Kevin Murphy, September 18, 2020, Domain Registrars

Pioneering registrar Webcentral has turned down Web.com’s offer to acquire it in favor of a lower offer from telecommunications company 5G Networks.

The company announced this week that 5GN will pay one share for ever 12 shares of Webcentral, which works to to between AUD 18.7 million and AUD 19.5 million ($14.24), depending on which trailing average price you use.

That’s between AUD 0.153 and AUD 0.16 per share, compared to Web.com’s recently increased bid of AUD 0.18 per share.

It’s a 138% premium based on 5GN’s September 16 closing price and Webcentral’s closing price before the Web.com deal was announced two months ago.

So why take the lower offer? Webcentral offered a few reasons, the most compelling of which was that there seems to have been a certain amount of arm-twisting going on.

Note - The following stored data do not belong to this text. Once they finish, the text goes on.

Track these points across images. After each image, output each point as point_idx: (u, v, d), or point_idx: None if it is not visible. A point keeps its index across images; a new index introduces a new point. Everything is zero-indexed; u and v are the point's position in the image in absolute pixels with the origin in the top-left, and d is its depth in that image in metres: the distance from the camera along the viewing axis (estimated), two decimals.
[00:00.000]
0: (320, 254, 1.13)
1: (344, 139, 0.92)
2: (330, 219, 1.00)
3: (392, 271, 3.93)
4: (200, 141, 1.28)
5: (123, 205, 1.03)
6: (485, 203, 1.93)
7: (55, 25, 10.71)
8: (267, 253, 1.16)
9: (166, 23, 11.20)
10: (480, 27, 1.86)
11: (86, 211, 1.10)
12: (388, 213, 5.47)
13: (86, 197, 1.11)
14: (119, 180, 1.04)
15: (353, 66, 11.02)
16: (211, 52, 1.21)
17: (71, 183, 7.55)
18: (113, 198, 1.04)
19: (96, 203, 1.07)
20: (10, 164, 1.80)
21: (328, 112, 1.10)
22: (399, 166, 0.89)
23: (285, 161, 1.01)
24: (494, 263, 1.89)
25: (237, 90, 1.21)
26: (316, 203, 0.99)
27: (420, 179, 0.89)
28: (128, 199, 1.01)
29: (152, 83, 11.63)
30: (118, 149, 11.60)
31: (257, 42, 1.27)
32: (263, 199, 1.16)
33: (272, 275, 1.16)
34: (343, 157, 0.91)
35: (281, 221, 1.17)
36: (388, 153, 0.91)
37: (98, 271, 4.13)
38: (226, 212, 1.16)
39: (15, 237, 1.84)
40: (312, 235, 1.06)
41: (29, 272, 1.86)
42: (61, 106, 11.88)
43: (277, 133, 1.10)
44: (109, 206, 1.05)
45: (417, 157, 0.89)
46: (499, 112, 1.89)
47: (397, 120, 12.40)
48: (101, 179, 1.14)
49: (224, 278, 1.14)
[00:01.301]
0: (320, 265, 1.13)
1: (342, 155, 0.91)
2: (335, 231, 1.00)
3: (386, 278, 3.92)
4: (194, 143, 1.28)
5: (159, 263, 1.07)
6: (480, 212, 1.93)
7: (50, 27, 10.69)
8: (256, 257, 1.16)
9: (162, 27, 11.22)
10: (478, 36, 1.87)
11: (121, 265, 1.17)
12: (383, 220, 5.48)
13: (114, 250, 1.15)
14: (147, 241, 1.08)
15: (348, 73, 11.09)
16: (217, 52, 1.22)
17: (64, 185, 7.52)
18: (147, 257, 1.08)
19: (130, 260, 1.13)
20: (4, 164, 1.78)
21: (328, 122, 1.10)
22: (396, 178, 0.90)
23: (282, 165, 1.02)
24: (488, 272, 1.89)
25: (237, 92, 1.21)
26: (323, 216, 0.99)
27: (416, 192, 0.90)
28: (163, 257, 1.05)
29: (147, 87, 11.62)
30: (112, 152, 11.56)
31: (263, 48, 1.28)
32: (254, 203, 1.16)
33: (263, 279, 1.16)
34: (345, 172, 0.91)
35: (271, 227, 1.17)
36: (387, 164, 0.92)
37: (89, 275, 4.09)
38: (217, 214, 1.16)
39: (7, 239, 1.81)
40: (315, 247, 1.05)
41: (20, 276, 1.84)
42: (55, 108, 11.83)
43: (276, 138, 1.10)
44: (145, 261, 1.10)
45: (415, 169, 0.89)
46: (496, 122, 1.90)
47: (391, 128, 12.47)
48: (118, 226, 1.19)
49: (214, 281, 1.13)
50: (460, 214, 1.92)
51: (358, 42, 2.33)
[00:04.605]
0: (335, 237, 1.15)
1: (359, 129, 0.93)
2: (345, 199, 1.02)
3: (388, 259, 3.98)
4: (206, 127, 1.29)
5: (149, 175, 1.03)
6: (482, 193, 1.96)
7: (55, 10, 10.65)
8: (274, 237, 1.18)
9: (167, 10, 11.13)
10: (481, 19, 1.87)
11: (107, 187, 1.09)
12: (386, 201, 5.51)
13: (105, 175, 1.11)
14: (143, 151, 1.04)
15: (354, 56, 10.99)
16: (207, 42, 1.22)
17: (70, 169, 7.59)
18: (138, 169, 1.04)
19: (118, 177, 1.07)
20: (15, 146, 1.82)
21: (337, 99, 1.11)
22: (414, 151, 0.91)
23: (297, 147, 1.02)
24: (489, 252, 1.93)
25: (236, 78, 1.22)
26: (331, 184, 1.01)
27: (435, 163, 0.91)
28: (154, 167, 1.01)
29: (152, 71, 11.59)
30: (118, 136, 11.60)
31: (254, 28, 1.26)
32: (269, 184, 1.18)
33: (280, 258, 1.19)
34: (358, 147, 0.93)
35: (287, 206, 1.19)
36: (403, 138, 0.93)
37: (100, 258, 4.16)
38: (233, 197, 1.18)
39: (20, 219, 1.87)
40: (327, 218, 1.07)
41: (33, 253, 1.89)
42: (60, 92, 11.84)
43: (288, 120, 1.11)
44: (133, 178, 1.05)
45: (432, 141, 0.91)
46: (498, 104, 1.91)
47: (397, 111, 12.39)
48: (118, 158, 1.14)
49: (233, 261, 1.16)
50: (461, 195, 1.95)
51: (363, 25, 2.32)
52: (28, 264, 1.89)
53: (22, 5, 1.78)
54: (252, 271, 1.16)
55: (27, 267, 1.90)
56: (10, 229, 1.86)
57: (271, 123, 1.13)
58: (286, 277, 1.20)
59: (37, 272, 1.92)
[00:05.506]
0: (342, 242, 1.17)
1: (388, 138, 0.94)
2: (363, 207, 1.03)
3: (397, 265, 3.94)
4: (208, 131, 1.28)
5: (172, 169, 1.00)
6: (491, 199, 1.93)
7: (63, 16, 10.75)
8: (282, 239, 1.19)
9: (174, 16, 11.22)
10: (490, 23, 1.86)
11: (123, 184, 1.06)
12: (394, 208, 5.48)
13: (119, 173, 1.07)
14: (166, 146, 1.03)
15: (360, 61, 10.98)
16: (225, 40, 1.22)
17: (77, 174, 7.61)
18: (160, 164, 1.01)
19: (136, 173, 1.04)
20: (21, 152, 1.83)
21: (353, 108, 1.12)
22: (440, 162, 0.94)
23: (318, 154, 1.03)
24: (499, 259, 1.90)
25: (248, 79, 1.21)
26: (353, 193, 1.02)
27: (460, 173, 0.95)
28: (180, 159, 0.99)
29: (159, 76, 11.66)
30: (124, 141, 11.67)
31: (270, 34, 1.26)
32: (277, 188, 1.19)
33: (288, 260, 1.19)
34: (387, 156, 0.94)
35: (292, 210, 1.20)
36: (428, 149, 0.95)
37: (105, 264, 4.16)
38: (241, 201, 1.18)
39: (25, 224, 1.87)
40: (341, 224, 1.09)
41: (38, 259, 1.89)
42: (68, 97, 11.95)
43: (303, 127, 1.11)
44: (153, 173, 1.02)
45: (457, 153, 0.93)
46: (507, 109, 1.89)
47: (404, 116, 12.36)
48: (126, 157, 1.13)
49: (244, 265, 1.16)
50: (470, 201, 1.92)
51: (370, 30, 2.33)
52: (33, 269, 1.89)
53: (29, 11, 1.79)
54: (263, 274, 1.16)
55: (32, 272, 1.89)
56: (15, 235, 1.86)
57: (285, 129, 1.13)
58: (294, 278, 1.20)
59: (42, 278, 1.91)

The Web.com deal would have required 75% of Webcentral’s shares to be voted in favor of the acquisition and 5GN already owned over 10% and said it would vote them against. The 5GN deal only requires it to acquire 50.1% of the shares.

5GN will also pay off Webcentral’s debts and pay Web.com the AUD 500,000 penalty incurred for breaking the original July deal.

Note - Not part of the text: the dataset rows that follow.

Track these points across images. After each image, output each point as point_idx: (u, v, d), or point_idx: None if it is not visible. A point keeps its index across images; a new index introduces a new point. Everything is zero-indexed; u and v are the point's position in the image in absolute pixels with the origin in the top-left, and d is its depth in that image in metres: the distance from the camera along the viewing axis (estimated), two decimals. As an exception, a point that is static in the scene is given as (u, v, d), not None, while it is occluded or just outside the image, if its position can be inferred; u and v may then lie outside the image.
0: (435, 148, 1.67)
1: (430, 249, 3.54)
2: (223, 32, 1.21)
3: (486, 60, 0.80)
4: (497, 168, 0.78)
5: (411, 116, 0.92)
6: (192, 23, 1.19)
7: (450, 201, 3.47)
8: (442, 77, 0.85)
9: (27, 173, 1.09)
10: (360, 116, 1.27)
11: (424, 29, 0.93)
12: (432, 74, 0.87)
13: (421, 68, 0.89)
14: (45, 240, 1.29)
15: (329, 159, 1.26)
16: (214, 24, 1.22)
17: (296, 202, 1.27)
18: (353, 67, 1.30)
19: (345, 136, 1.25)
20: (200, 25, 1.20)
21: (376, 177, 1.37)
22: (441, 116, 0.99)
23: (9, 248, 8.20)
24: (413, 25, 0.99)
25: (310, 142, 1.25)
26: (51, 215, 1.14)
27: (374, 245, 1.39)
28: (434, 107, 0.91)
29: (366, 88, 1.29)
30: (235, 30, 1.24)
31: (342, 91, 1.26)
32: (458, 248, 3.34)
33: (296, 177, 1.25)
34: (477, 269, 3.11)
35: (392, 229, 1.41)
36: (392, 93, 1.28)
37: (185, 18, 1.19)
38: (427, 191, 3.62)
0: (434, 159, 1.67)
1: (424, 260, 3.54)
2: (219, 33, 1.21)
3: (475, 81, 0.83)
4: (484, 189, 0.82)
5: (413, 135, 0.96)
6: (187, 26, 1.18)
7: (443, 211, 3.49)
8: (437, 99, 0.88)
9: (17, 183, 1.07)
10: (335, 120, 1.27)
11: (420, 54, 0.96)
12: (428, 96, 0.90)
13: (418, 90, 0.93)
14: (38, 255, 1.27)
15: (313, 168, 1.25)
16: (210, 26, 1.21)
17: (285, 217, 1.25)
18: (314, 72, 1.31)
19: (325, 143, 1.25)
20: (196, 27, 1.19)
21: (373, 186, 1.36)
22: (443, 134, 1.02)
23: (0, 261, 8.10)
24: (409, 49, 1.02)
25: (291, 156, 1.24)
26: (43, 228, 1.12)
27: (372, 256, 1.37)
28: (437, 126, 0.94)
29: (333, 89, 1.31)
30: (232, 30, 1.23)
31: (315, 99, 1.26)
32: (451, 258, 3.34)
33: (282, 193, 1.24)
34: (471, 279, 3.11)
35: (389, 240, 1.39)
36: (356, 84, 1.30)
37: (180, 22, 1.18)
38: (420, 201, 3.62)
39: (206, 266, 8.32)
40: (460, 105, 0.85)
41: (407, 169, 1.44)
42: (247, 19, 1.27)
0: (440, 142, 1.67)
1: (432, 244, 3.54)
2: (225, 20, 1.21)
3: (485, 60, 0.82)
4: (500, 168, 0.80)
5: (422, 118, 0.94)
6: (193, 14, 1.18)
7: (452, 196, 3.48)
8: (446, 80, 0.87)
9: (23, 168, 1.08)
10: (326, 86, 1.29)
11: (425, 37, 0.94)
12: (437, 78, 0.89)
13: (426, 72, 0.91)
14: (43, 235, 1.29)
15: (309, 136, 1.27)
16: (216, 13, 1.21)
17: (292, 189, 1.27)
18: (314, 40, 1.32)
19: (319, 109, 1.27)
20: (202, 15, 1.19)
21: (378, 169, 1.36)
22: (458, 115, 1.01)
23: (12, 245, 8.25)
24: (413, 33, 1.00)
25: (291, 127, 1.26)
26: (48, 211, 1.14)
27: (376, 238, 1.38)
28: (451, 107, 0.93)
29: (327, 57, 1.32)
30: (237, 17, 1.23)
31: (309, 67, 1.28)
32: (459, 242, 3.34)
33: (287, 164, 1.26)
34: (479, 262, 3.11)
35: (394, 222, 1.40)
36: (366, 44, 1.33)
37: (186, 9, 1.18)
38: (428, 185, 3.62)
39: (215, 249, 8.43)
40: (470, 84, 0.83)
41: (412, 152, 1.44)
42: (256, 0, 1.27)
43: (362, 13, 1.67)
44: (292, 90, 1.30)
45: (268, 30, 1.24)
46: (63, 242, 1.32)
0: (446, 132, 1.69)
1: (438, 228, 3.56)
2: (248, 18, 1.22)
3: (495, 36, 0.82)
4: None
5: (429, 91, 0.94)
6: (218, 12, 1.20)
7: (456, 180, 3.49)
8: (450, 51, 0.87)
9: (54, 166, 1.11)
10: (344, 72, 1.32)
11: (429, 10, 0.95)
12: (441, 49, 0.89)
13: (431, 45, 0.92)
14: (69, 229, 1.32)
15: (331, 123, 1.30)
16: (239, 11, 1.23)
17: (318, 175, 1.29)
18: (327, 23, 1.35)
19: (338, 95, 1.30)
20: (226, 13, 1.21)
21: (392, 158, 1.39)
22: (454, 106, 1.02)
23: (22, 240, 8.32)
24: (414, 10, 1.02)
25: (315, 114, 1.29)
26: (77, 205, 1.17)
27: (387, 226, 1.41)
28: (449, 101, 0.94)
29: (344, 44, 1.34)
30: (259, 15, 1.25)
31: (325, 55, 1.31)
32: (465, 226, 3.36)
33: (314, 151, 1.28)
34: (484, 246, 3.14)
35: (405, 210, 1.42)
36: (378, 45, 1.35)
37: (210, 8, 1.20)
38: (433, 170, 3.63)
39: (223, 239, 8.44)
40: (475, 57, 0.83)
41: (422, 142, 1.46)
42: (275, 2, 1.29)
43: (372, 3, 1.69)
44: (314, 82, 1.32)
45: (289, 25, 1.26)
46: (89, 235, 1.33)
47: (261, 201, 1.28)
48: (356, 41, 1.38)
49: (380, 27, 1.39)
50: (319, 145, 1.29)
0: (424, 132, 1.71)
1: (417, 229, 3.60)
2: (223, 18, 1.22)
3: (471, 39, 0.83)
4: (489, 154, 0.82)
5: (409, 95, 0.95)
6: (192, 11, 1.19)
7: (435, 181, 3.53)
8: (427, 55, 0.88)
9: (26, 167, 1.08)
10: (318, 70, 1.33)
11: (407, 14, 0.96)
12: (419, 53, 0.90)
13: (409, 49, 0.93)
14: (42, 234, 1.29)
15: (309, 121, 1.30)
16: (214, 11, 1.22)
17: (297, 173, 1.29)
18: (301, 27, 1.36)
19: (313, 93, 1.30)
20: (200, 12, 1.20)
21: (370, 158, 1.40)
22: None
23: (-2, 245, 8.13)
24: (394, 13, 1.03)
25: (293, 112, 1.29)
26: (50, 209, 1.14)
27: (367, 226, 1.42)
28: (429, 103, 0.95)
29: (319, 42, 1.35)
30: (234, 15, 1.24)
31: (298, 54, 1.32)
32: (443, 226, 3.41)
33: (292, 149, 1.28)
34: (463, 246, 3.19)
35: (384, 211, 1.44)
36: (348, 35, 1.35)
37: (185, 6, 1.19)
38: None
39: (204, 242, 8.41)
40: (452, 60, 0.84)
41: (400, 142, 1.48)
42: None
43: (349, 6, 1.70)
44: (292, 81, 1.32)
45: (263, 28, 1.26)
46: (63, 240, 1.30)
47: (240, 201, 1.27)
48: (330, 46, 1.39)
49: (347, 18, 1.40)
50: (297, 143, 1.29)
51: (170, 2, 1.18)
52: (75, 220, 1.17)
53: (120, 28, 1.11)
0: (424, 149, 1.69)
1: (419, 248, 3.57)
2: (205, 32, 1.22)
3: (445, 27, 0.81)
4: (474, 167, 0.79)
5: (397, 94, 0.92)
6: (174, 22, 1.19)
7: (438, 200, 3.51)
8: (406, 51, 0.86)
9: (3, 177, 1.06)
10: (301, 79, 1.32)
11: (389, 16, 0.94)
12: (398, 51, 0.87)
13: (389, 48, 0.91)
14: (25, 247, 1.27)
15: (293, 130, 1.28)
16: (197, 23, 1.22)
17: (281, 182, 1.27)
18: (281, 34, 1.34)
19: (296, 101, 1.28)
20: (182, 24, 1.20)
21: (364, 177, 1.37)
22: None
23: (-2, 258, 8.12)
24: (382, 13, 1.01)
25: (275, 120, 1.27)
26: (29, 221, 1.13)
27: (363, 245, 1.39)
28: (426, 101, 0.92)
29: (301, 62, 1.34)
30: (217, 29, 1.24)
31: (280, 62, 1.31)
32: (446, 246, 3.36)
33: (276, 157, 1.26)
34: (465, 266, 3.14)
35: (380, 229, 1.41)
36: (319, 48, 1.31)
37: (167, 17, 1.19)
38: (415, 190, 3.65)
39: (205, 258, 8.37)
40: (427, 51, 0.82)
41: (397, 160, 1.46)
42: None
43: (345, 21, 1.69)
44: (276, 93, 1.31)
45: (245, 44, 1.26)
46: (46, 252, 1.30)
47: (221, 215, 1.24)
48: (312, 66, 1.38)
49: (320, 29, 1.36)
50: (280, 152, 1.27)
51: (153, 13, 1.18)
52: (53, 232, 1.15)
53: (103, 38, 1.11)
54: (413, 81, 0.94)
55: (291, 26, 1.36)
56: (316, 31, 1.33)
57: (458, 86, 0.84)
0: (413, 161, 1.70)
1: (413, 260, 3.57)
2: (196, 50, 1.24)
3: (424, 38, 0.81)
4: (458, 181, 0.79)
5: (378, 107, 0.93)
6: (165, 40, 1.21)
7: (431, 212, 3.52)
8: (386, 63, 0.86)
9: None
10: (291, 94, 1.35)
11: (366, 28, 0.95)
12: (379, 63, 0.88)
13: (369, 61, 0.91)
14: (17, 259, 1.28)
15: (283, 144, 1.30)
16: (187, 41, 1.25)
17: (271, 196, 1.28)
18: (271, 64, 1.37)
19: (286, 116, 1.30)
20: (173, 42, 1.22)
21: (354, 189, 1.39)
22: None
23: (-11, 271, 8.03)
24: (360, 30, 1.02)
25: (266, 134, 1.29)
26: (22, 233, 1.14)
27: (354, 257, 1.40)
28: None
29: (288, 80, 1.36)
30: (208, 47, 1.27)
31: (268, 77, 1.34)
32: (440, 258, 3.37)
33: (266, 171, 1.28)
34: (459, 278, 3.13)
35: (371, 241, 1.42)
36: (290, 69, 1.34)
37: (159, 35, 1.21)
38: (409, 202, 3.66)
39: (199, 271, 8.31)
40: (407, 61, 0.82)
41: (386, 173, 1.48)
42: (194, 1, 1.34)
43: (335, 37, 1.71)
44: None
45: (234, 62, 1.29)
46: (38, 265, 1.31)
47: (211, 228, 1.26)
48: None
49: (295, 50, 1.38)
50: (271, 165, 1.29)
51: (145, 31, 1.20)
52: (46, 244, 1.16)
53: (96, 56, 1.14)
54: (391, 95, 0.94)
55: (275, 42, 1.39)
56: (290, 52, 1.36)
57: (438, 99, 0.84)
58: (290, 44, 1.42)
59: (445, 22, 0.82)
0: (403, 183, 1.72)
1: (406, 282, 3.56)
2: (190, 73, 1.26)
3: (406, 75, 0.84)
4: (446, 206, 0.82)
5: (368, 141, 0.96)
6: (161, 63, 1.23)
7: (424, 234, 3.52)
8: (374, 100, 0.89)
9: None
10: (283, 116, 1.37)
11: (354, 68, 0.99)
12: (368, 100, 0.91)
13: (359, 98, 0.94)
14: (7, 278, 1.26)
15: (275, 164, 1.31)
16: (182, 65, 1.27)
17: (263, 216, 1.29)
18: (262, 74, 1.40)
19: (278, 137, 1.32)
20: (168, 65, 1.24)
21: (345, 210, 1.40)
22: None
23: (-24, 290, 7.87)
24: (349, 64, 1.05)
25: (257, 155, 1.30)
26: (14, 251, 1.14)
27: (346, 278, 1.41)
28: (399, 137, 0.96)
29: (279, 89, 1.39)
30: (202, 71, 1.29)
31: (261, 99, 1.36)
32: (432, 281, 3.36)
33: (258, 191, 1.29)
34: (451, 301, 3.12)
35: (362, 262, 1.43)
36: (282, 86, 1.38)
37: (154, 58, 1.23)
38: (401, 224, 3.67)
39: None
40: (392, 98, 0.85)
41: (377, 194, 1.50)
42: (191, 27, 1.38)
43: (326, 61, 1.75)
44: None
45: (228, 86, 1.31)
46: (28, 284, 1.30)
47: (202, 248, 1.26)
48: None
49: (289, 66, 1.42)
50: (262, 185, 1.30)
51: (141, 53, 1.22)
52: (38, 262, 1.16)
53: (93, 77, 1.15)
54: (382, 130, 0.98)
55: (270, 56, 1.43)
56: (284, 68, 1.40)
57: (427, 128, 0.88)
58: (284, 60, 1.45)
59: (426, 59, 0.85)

Webcentral was previously known as ARQ Group and, as one of the original five ICANN=accredited registrars, Melbourne IT. It owns the registrars Netregistry and Domainz. it became Webcentral after selling its wholesale business to CentralNic and its enterprise unit to private equity.

5GN, despite the name, is a largely wire-based telco and hosting provider. It doesn’t currently own any registrars.